Le point commun est certainement la photographie comme déambulation dans la vie et la ville, Élie Kagan habitant dans le centre de Paris près de République. Le fonds semble davantage raconter un rapport existentiel à la photographie, une raison d’être là, qui lui permet de passer d’un univers social ou culturel à l’autre. Comme un prétexte pour aller observer les choses du monde. Son appétence pour les personnalités politiques – tous bords confondus – et son intérêt pour les gens dans la rue (en manifestation, au travail, dans la mendicité, ou simplement de simples passants) constituent un autre fil rouge de son fonds, tout comme son obsession à photographier les traces du racisme et de l’antisémitisme dans l’espace public (graffitis).
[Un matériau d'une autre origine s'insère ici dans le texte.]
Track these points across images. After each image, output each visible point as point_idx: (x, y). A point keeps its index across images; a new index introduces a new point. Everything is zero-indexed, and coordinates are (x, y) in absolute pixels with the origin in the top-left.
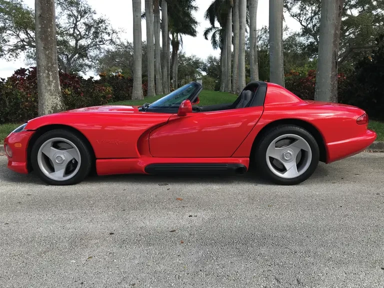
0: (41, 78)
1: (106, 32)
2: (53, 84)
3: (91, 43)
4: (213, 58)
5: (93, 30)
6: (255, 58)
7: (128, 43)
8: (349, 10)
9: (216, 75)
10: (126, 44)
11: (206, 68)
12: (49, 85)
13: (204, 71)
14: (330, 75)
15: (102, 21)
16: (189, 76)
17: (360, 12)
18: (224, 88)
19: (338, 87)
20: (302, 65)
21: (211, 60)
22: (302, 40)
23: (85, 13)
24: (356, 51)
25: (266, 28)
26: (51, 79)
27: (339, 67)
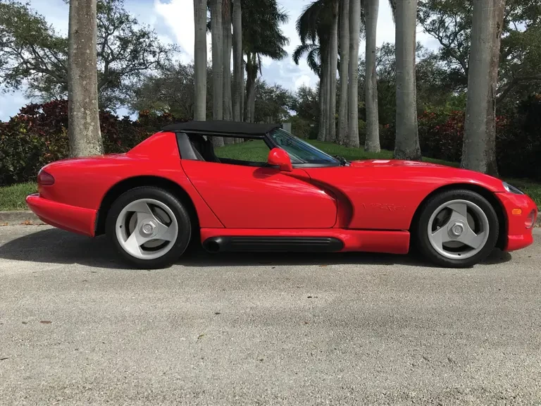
0: (75, 119)
1: (150, 51)
2: (91, 128)
3: (128, 66)
4: (307, 90)
5: (131, 47)
6: (373, 92)
7: (180, 66)
8: (511, 23)
9: (311, 116)
10: (177, 68)
11: (296, 105)
12: (86, 128)
13: (293, 110)
14: (485, 120)
15: (144, 34)
16: (271, 117)
17: (528, 26)
18: (324, 136)
19: (496, 137)
20: (441, 102)
21: (304, 92)
22: (442, 65)
23: (122, 23)
24: (523, 83)
25: (388, 47)
26: (89, 120)
27: (498, 105)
-Elie Kagan s’est-il retrouvé par hasard au milieu des manifestants s algériens du 17 Octobre 1961 ?
 

Quelques témoignages oraux semblent indiquer que le FLN aurait fait appel à Élie Kagan pour couvrir la manifestation du 17 octobre 1961. Cependant, aucune archive n’a été pour l’instant trouvée corroborant ce récit. Jean-Luc Einaudi dans son ouvrage 17 octobre 1961, coédité par la BDIC en 2001, écrit sans plus de précisions que Kagan «a été prévenu, comme quelques journalistes, que les Algériens vont manifester à l’appel du FLN». Par ailleurs, les photos de Kagan ne correspondent pas à celles d’un photographe qui serait allé couvrir un rassemblement pacifique : aucune image de la foule qui défile, de manifestants, etc. Ses photos du 17 octobre forment plutôt des points de prises de vue ponctuels dans différents lieux où les forces de l’ordre ont déclenché la répression.
 

-Le fonds Elie Kagan a-t-il été exploité complètement ? Réserve-t-il encore des surprises cachées ?
 

Le fonds Kagan est très vaste (plus de 200 000 images). 
Il est loin d’avoir été exploré et exploité complètement, son inventaire n’étant pas achevé. 
L’exposition est consacrée à son parcours de photographe indépendant et dévoile une partie de son travail qui n’a pas été publiée dans la presse de l’époque, mais un fonds d’une telle ampleur est ouvert à d’autres lectures et permet d’autres pistes de recherche.